Em meio às discussões pelo reconhecimento do Estado palestino, os nove meses da Primavera Árabe apontam para balanço duro: o acirramento do conflito com Israel. Nas últimas semanas, diplomatas israelenses foram expulsos ou fugiram do Egito, Jordânia e do país não-árabe que cada vez desponta como ator decisivo na região, a Turquia.
Muitos analistas de política internacional acreditam na teoria da “paz democrática”, isto é, a de que democracias tendem a ter relações mais estáveis e pacíficas com outros regimes da mesma natureza, em função do caráter público e negociado de suas deliberações e de muitos pontos de veto no sistema político à decisões que levem à guerra. No Oriente Médio, essa perspectiva reflete-se na esperança de normalização diplomática entre Israel e seus vizinhos árabes. Acredito que isso ocorrerá no médio prazo, em alguns anos, mas que nos próximos meses teremos mais convulsões e instabilidade, por duas razões
A primeira é a ocupação dos territórios palestinos por Israel e a persistência de tensões violentas por Jerusalém, pelo controle do rio Jordão e pelo direito de retorno de milhões de refugiados, desde a guerra de 1948. Para muitos países árabes, a questão palestina está numa fronteira tênue entre um tema internacional e política doméstica, particularmente para o Egito, onde a situação do Sinai está muito ligada à da Faixa de Gaza. Alguns regimes autoritários, como o egípcio, haviam controlado as demandas mais intensas pró-palestinos e agora essas reivindicações voltam com força.
A segunda é a existência de muitos bolsões autoritários na região – países, movimentos, instituições dentro de cada país – que agem no sentido de limitar ou contrapor-se às tendências democratizantes. Do Hamas aos colonos israelenses na Cisjordânia, do Irã ao partido extremista Israel Nossa Terra, passando por fundamentalistas de várias cores e matizes, há um excesso de grupos cujo interesse não está nos diálogos ou negociações, mas na permanência do conflito violento. E mesmo os atores democráticos desse jogo têm que chegar a acordos com esses parceiros ou adversários, buscando atrai-los para suas coalizões ou neutralizá-los por meio da adoção de versões mais moderadas de suas idéias.
O balanço atual da Primavera Árabe é que nos países mais homogêneos (Tunísia e Egito) as revoltas caminham rumo à transição para eleições democráticas. Nos estados mais fragmentados étnico-religiosamente, o quadro é sombrio guerra civil e intervenção da ONU na Líbia (talvez 25 mil mortos, numa população de 6 milhões) e massacres no Bahrein, Iêmen e Síria.
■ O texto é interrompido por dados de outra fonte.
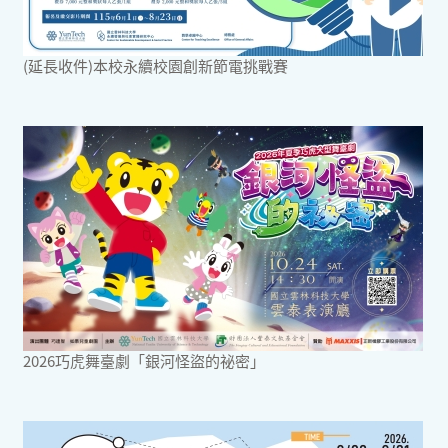
(延長收件)本校永續校園創新節電挑戰賽
2026巧虎舞臺劇「銀河怪盜的祕密」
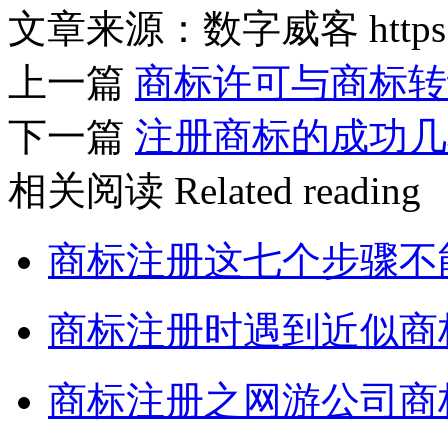
文章来源：数字威客 https://w
上一篇
商标许可与商标转
下一篇
注册商标的成功几
相关阅读
Related reading
商标注册这七个步骤不
商标注册时遇到近似商
商标注册之网游公司商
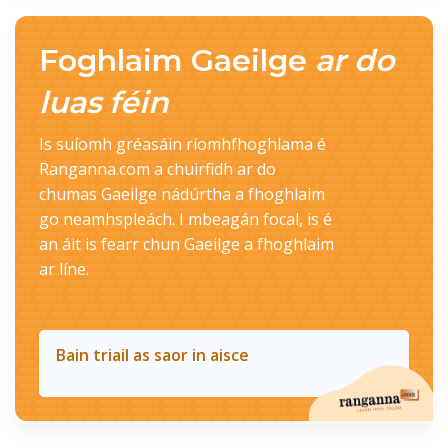
Foghlaim Gaeilge
ar do
luas féin
Is suíomh gréasáin ríomhfhoghlama é
Ranganna.com a chuirfidh ar do
chumas Gaeilge nádúrtha a fhoghlaim
go neamhspleách. I mbeagán focal, is é
an áit is fearr chun Gaeilge a fhoghlaim
ar líne.
Bain triail as saor in aisce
Na Arábia Saudita, houve apenas protestos pouco significativos nas províncias de minoria xiita, e o rei reagiu com misto de repressão (inclusive mandando tropas ocupar a vizinha ilha do Bahrein), pagamento de benefícios financeiros e a decretação do direito de voto para as mulheres, em eleições municipais.
Também chama a atenção a mudança de comando na Al-Jazeera, emissora que foi tão importante na cobertura – e talvez na deflagração – das rebeliões. O jornalista palestino que a chefiava há oito anos foi substituído na semana passada por um membro da família real do Catar, país que sedia a empresa. O aristocrata não tem experiência com imprensa, era o presidente da estatal de gás natural. Tudo aponta para o fechamento político da Al-Jazeera, com maior controle por parte do emir do Catar.
Guerras e influências de potências externas no Oriente Médio forneceram aos ditadores o pretexto de um conveniente inimigo para aglutinar a população, ou um aliado internacional importante para ajudar a perseguir opositores. No caso da Síria, estabelecer o país como uma espécie de fiel da balança numa zona de enfrentamentos intensos, de modo que todos ficaram temerosos pela derrubada de governos que, bem ou mal, representam estabilidade.